■ Passage
>>>
When a share request is approved: 1) Create datashare (in source account) if it does not exist already 2) Add schema to the datashare (in source account) if not done already 3) Add tables to the datashare (in source account) if not done already added 4) Grant access to the consumer cluster to the datashare (in source account) if not done already 5) Create local database from datashare (in target account) if not done already - WITH PERMISSIONS is needed 6) Create external schema in local database (in target account) if not done already 7) Grant granular usage access to the redshift role to the local database schema and share requested tables (in target account) ALWAYS

When revoking tables: 1) Revoke permissions (revert step 7) 2) if table not shared in any share request - clean-up table: remove from datashare 3) if no more tables in datashare - clean-up datashare: delete external schema, local db, revoke access to datashare (if needed) and delete datashare

Alternative 3: datashare per dataset-requester namespace

Same steps as alternative 2 but in this case we create a different datashare for each target namespace.

Comparison

  • Simplicity of implementation: they are pretty similar. Alternative 1 has more steps but each share is isolated. Alternative 2 is very fast for additional shares but has a more complex revoke. Alternative 3 is slightly more difficult than 2.
  • User experience: this is the main difference ❗ End users will query from the external schema (SELECT * FROM "dev"."serv_db_public"."customer";, having many external schemas involves having complex names with Ids which might be not straightforward to use. Plus, for the database admins it can be also confusing. So alternatives 2 and 3 are definitely more user friendly.
  • Security/Data Governance: with the WITH PERMISSIONS clause we can restrict access in the consumer side, so there should be no downside of sharing the same datashare across multiple end-consumers (Redshift roles) - I verified that we can grant permissions to a single table in the datashare and that the end-user does not have permissions to other tables in the datashare. They can list and describe them but cannot select them. Between alternative 2 and alternative 3, the later offers more security. At the end the db admins of multiple target namespaces will have access to all the items of the datashare which might include permissions to tables that are not granted explicitly to a particular namespace.
<<<
(Stored items)
>>>
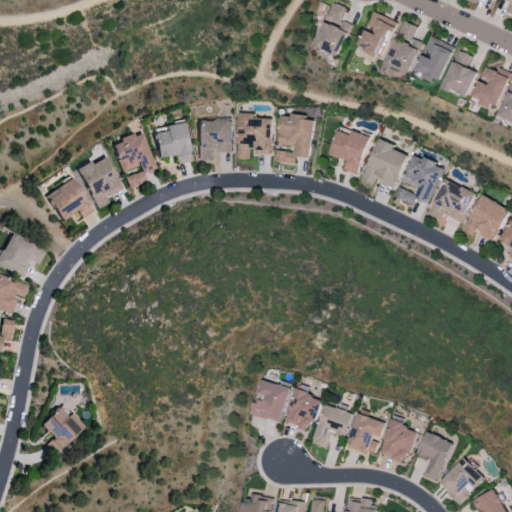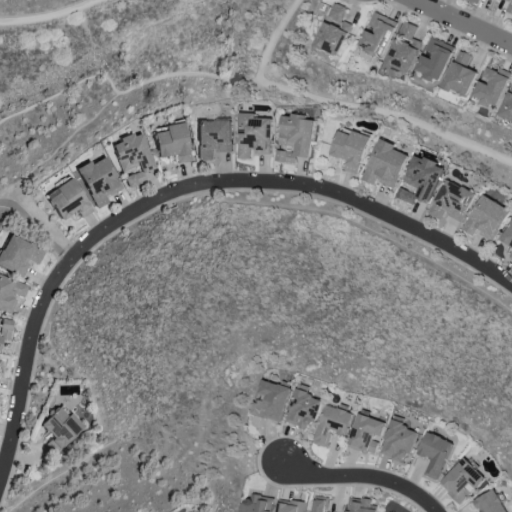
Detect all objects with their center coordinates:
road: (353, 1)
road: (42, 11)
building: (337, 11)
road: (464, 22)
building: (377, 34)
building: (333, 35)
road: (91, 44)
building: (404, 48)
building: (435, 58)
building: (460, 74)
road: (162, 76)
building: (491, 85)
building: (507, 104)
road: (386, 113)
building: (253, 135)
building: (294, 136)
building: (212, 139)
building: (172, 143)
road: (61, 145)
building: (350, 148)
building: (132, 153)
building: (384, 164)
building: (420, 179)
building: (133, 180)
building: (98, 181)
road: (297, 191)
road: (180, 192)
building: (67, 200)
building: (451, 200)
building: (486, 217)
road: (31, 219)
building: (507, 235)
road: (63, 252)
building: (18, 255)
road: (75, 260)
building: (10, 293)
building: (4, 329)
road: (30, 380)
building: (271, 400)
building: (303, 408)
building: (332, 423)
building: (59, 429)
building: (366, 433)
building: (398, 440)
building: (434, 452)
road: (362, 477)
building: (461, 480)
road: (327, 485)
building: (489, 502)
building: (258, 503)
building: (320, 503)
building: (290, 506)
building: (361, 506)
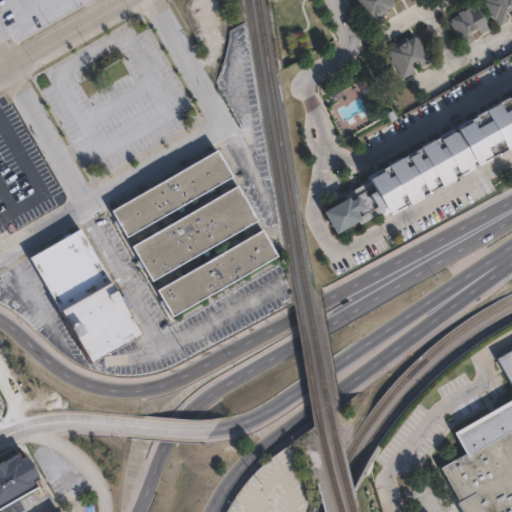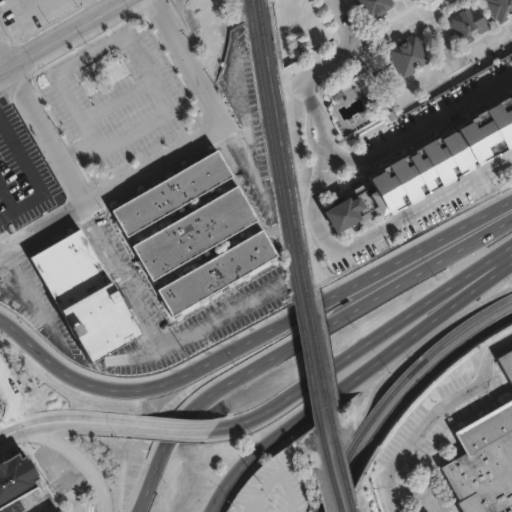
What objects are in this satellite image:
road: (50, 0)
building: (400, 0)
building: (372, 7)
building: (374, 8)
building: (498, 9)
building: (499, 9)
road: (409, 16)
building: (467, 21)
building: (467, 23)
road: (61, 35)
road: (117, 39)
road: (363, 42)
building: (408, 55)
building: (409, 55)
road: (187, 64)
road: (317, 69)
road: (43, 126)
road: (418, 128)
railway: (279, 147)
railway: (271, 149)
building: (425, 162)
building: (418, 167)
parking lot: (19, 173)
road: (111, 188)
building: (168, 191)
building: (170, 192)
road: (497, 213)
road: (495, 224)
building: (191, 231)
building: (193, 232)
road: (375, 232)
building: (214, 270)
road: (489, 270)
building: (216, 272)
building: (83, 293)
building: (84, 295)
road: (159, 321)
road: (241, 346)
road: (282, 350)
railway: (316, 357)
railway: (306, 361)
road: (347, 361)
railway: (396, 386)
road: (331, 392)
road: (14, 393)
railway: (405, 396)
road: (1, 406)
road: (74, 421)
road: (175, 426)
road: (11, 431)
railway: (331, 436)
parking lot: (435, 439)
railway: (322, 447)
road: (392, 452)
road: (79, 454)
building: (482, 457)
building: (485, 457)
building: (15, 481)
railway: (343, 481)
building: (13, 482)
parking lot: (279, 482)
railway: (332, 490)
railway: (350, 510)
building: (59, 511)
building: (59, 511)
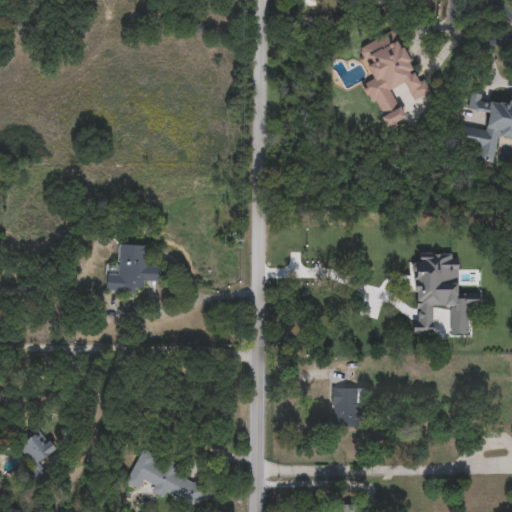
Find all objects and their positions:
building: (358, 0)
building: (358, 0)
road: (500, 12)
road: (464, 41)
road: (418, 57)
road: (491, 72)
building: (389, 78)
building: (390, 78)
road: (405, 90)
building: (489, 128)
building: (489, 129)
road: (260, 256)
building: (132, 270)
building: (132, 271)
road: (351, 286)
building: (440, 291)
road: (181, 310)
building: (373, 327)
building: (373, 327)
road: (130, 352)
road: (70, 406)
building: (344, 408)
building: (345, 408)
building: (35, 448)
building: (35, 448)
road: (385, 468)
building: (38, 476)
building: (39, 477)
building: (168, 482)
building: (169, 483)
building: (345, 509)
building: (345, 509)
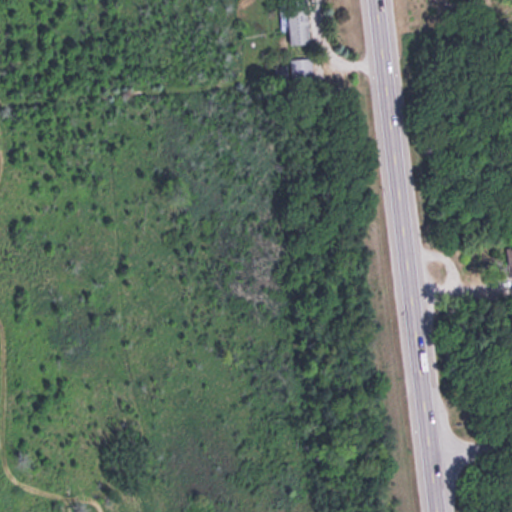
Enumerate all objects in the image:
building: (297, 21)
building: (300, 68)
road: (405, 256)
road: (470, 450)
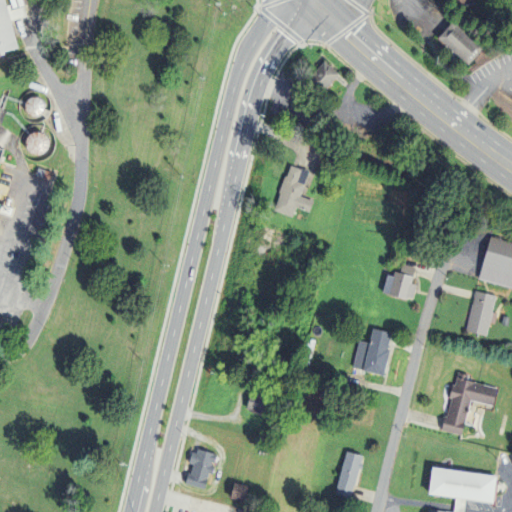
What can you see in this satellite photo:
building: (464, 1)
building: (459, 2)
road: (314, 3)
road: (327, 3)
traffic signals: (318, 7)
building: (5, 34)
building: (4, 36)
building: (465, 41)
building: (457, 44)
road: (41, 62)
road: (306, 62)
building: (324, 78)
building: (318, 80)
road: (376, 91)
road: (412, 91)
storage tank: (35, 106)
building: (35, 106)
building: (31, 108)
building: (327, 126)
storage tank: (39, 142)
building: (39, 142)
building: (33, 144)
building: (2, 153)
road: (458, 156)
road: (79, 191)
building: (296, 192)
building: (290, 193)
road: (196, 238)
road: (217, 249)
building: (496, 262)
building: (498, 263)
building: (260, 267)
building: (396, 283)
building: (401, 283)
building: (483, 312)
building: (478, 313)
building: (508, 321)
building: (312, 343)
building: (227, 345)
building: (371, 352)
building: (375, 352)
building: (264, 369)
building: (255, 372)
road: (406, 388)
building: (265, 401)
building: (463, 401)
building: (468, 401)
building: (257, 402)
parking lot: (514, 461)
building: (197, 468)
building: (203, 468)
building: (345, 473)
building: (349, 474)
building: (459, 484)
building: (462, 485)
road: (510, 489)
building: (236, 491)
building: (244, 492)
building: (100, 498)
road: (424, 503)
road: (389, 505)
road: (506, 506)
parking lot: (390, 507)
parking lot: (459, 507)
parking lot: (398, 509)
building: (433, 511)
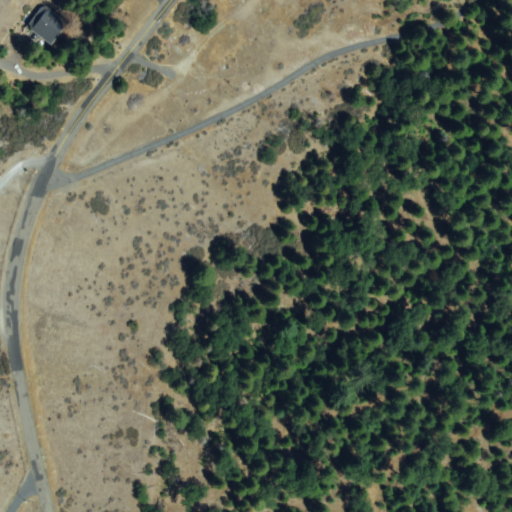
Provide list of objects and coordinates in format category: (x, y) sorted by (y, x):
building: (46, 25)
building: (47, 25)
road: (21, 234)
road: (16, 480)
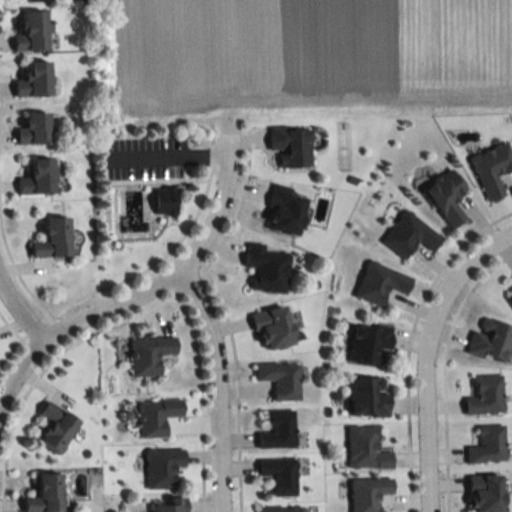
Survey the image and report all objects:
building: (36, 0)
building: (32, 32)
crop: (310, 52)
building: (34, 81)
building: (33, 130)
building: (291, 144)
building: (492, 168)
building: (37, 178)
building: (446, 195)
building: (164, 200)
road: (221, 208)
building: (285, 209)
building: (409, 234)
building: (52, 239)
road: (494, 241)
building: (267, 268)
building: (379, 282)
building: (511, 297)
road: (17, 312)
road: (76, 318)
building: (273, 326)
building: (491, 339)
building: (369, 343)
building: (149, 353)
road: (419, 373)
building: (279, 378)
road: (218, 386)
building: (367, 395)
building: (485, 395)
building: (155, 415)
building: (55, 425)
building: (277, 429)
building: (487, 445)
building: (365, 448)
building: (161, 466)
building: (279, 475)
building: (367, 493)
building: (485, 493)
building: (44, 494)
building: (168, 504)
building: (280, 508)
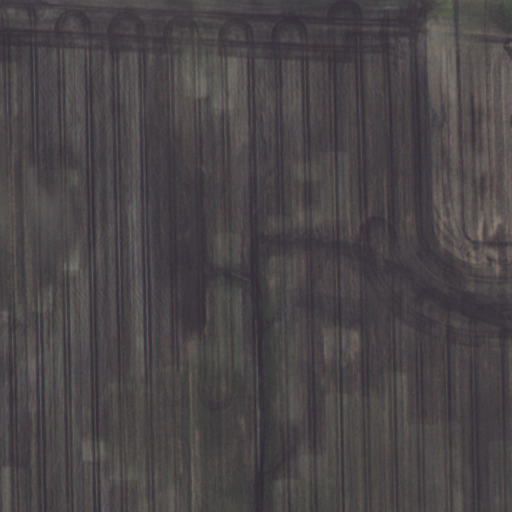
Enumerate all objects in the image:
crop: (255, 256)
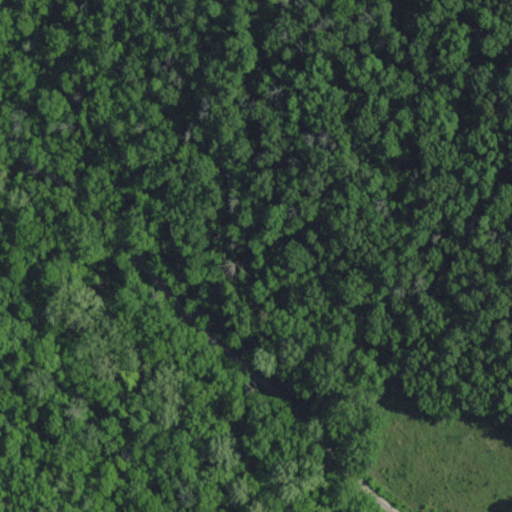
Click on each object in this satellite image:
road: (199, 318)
<<<
■ Tasks and exercises
a: Reproduce the portion of the Redshift datashare passage between "When revoking tables: 1)" and "each target namespace.", inclusive.
b: According to the Redshift datashare passage, why are alternatives 2 and 3 more user friendly? Answer in one to three sentences.
c: Extend the Redshift datashare passage, starting after its final sentence.

■ The answers
a:
When revoking tables: 1) Revoke permissions (revert step 7) 2) if table not shared in any share request - clean-up table: remove from datashare 3) if no more tables in datashare - clean-up datashare: delete external schema, local db, revoke access to datashare (if needed) and delete datashare

Alternative 3: datashare per dataset-requester namespace

Same steps as alternative 2 but in this case we create a different datashare for each target namespace.

b: End users query from the external schema, and having many external schemas means complex names with Ids that might not be straightforward to use. Many external schemas can also confuse database admins.

c:
----> decision: Alternative 3 offers the nicest, most secure experience for users

Limitations

All alternatives take into account Redshift service quotas. In principle the max number of dbs in a cluster is 60 (provisioned cluster) and 100 (serverless), but this excludes databases created from datashares, so we are safe. As for datasharing limitations we should add it in the docs: https://docs.aws.amazon.com/redshift/latest/dg/considerations.html.

As for sharing between a Redshift provisioned cluster and a serverless cluster, the documentation states that it is possible: https://docs.aws.amazon.com/redshift/latest/mgmt/serverless-datasharing.html

More constraints: You can create only one consumer database for one datashare on a consumer cluster. You can't create multiple consumer databases referring to the same datashare. --> accounted for in https://github.com/data-dot-all/dataall/pull/1467

dlpzx avatar Mar 13 '24 11:03 dlpzx

Implementation plan


Pre-requisites

To implement the design I will open multiple pull requests (list might vary)

  • [X] Done Pre-reqs: Refactor current datasets into S3 Datasets and Base datasets (#1123)
  • [x] Done Pre-reqs: Refactor current dataset sharing into S3 sharing and base sharing (#1283)

Redshift datasets

  • [x] Done New Redshift Dataset module using Base datasets + publish to catalog logic. Introduce Redshift Connections (https://github.com/data-dot-all/dataall/pull/1424)
    • [X] Redshift Connections - + checks
    • [x] Redshift Dataset import
    • [X] Redshift Tables view,
    • [x] Add and remove tables
    • [X] Delete and edit Dataset
    • [x] Add catalog indexer for Dataset and tables
    • [x] Add logic for glossary, feed
    • [x] Polish IAM permissions
    • [x] Polish data.all permissions
    • [x] Polish frontend views
    • [x] Migrations and backfilling
    • [x] Add unit testing for connections - check comments below
    • [X] Add unit testing for datasets - 94% coverage (leaving out glossary and votes which should be tested in their own modules)

Redshift data sharing

  • [x] In-Progress New Redshift data sharing module using base sharing
    • [X] Edit Connections and introduce mandatory connection as requirement to open share request (https://github.com/data-dot-all/dataall/pull/1451)
    • [X] Add encryption guardrails and store encryption type in connections (https://github.com/data-dot-all/dataall/pull/1447)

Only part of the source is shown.